Evaluates pose estimation accuracy using RMSE metrics.

Usage Examples

BOP Dataset Loading

from regenbogen.nodes import BOPDatasetNode

# Create BOP dataset loader for YCB-Video with automatic download
bop_loader = BOPDatasetNode(
    dataset_name="ycbv",  # Dataset name
    split="test",
    scene_id=0,  # Load only scene 0
    max_samples=10,  # Load only first 10 samples
    load_depth=True,
    load_models=True,
    allow_download=True,  # Automatically download if not found
    name="YCB_Loader"
)

# Stream samples
for frame, gt_poses, obj_ids in bop_loader.stream_dataset():
    print(f"Frame: {frame.rgb.shape}")
    print(f"Objects: {obj_ids}")
    for pose in gt_poses:
        print(f"  Rotation:\n{pose.rotation}")
        print(f"  Translation: {pose.translation}")

# Get a specific sample
result = bop_loader.get_sample(scene_id=0, image_id=5)
if result is not None:
    frame, gt_poses, obj_ids = result
    print(f"Loaded sample: scene={frame.metadata['scene_id']}, image={frame.metadata['image_id']}")

# Load 3D object models
models = bop_loader.get_object_models()
for obj_id, model in models.items():
    print(f"Model {obj_id}: {model.name}")
    print(f"  Vertices: {model.mesh_vertices.shape}")

Basic Node Usage

from regenbogen.nodes import DepthAnythingNode
from regenbogen.interfaces import Frame

# Create node
depth_node = DepthAnythingNode(model_type="vits")

# Process frame
result = depth_node.process(input_frame)

Pipeline Integration

from regenbogen import Pipeline
from regenbogen.nodes import DepthAnythingNode, DepthToPointCloudNode

# Create pipeline
pipeline = Pipeline(name="Depth_Pipeline")
pipeline.add_node(DepthAnythingNode())
pipeline.add_node(DepthToPointCloudNode())

# Process data
result = pipeline.process(input_frame)

Template Rendering

from regenbogen.nodes import (
    BOPDatasetNode,
    SphericalPoseGeneratorNode,
    TemplateRendererNode,
)

# Load object model from BOP dataset
bop_loader = BOPDatasetNode(
    dataset_name="ycbv",
    load_models=True,
    allow_download=True
)
object_model = bop_loader.get_object_model(object_id=1)
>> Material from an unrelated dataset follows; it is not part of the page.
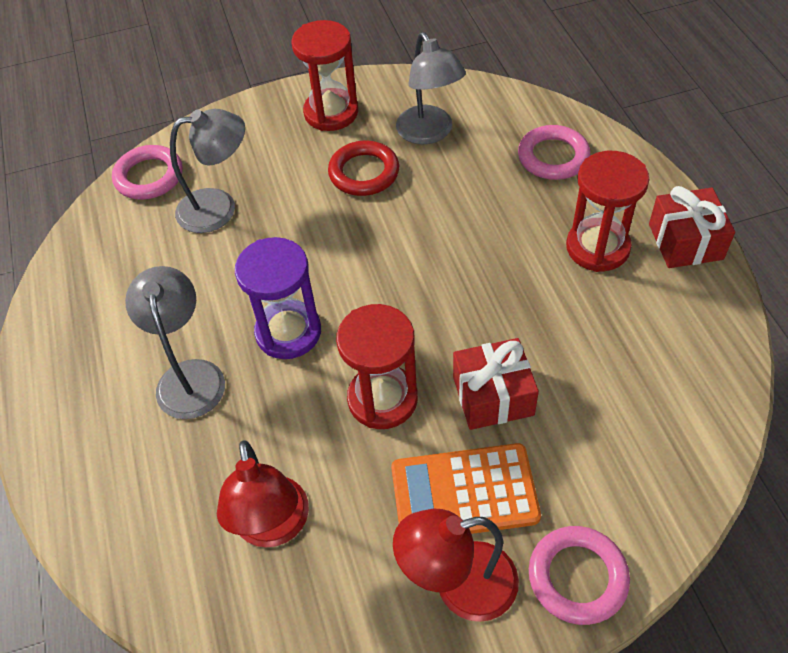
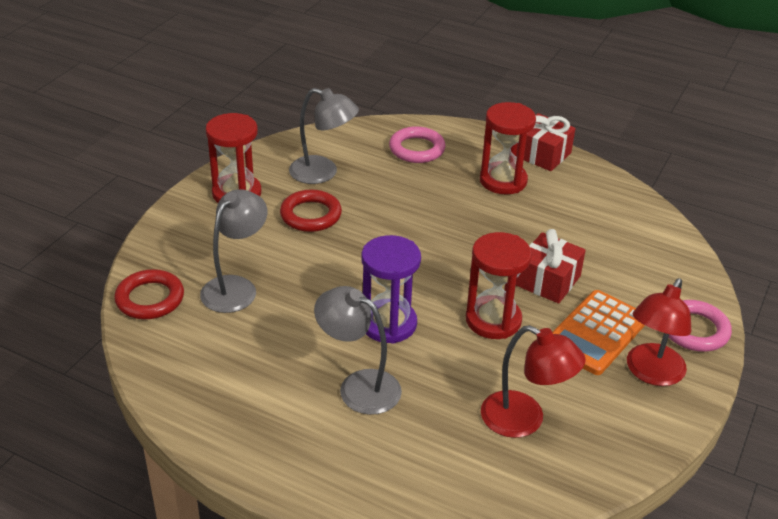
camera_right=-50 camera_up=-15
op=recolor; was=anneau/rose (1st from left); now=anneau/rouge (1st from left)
# Generate camera poses on a sphere
pose_generator = SphericalPoseGeneratorNode(
    radius=0.5,  # 0.5 meters from object
    elevation_levels=3,
    azimuth_samples=8,
    inplane_rotations=1
)
poses = pose_generator.generate_poses()

# Render RGB-D templates
renderer = TemplateRendererNode(
    width=640,
    height=480,
    fx=640,
    fy=640
)
templates = renderer.render_templates(object_model, poses)

# Process templates
for i, frame in enumerate(templates):
    print(f"Template {i}:")
    print(f"  RGB shape: {frame.rgb.shape}")
    print(f"  Depth shape: {frame.depth.shape}")
    # Save or use templates for pose estimation

For complete examples, see the examples/ directory in the repository.